Philippe, le saint cancre ! – Jn 14, 6-14

par | 6 mai 2022

Frère David Perrin

Philippe se fait reprendre par Jésus comme un mauvais élève qui, décidément, n’a rien compris. Et comme souvent, lorsqu’un élève se fait corriger aussi sèchement, le reste de la classe hésite entre deux attitudes.
Il y a toujours les hypocrites qui font semblant d’avoir tout compris et qui, d’un geste de la tête réprobateur ou d’un regard accusateur, abondent dans le sens du maître et s’offusquent de la question posée par leur camarade : « Philippe, franchement, tu nous fais honte… Comment as-tu pu poser cette question ? »
Et il y a ceux qui se font tout petits sur leur chaise, parce qu’ils savent qu’ils auraient très bien pu poser, eux aussi, la question et se faire, eux aussi, allumer. Je suis personnellement de ceux-là.
Moi aussi, j’aurais demandé à Jésus de nous montrer le Père. Car, je suis désolé, mais lorsque je vois une personne, je n’en vois pas une autre. Allez expliquer à l’agent de police qui contrôle vos papiers d’identité qu’en vous voyant, il voit double, qu’il vous voit, vous, mais qu’il voit aussi votre père, là, derrière ou à travers vous. À coup sûr, il vous demandera si vous avez pris vos petites pilules ! Allez expliquer à un ami qui n’a jamais rencontré votre père qu’en fait, il le connaît et qu’il le voit, en vous voyant. Votre ami n’osera pas vous dire que vous délirez. Au mieux, il pensera que ce que vous dites n’est qu’une façon de parler.
Certes, il peut y avoir une certaine ressemblance entre un fils et son père, de sorte qu’en voyant le fils, on peut se faire une petite idée du père et de la mère. Mais, au sens strict, le fils ne montre pas le père, car ce sont deux personnes différentes, deux individus, autonomes, indépendants.
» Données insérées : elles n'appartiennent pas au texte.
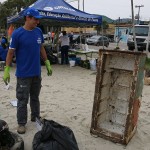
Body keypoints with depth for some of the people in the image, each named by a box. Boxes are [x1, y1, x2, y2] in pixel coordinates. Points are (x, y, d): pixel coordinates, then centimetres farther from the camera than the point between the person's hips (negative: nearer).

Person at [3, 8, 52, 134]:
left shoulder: (38, 31, 3)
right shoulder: (17, 33, -12)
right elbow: (10, 52, -8)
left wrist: (47, 63, 12)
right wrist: (6, 70, -11)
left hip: (37, 72, 5)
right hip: (23, 74, -5)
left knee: (35, 97, 18)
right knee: (22, 100, 5)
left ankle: (35, 117, 35)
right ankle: (21, 123, 20)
Leur âme, leur corps, leur histoire, leur vie, tout est différent.
Alors quoi ? Faut-il prendre les paroles de Jésus avec des pincettes ou faut-il les prendre au pied de la lettre ? La réaction de Jésus ne laisse, semble-t-il, aucun doute. C’est à la lettre qu’il faut comprendre ses paroles. Mais si nous décidons de le prendre au mot et de croire ce qu’il dit, il faut être prêt à laisser de côté nos conceptions habituelles ou du moins à les réaménager fortement. Car l’intelligence des personnes dont nous parle Jésus n’a rien à voir, ou presque, avec celle que nous nous formons à la vue des personnes humaines.
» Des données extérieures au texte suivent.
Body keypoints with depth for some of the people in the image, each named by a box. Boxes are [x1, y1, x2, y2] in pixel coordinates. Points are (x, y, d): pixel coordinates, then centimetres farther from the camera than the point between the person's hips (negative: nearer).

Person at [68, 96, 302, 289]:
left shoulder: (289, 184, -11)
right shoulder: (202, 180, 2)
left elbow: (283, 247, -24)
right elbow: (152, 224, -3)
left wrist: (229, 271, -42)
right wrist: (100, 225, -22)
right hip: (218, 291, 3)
Si Jésus dit qu’en le voyant, je vois le Père et qu’en le connaissant, lui, je connais le Père, cela signifie que sa personne et celle du Père sont égales et ont la même essence. La vision et la connaissance en lui du Père seraient, en effet, impossibles si le Père et le Fils étaient deux personnes de nature différente. Les paroles du Christ nous obligent à croire que le Père et le Fils sont, comme le dit le concile de Nicée « con-substantiels » ; ce qui explique pourquoi Jésus dit : « Je suis dans le Père et le Père est en moi ».
Mais vous remarquerez que Jésus maintient entre eux une distinction. Le Père et le Fils sont l’un dans l’autre, certes, mais ils ne sont pas, de manière indistincte, l’un ou l’autre, l’un et l’autre. Autre est le Père, autre est le Fils, mais ils ne sont pas autre chose. Si l’on dit, à l’inverse, que le Père et le Fils sont identiques, on perd la distinction des personnes. Et si l’on affirme qu’ils sont autre chose, on perd l’unité d’essence. Vous suivez ?
Jésus nous fait entrer aujourd’hui dans les profondeurs même de Dieu, là où aucun homme, jusqu’à présent, n’était encore allé. Il nous fait plonger en Dieu comme dans un abîme. Combien a-t-il raison de dire à Philippe qu’il ne le connait pas encore ! Nous aussi, nous ne le connaissons pas ou nous ne le connaissons que très mal ou très imparfaitement. Jésus est là, depuis si longtemps, avec nous et nous ne le connaissons pas. Il nous faudra beaucoup de temps encore pour apprendre le connaître en vérité et pour connaître le Père qui se donne à voir en lui, dans l’épaisseur de son humanité. Il faudra que l’Esprit Saint œuvre beaucoup en notre âme pour qu’apparaisse à nos yeux le mystère de la pluralité des personnes divines dans l’unité de leur substance.
Alors, surtout, ne faisons pas semblant d’avoir tout compris de Dieu ! Demandons aux apôtres Philippe et Jacques qui, aujourd’hui, voient Dieu face à face, d’intercéder pour nous, pour que nous puissions chaque jour connaître un peu mieux Jésus, en vérité, et le Père qui est en lui.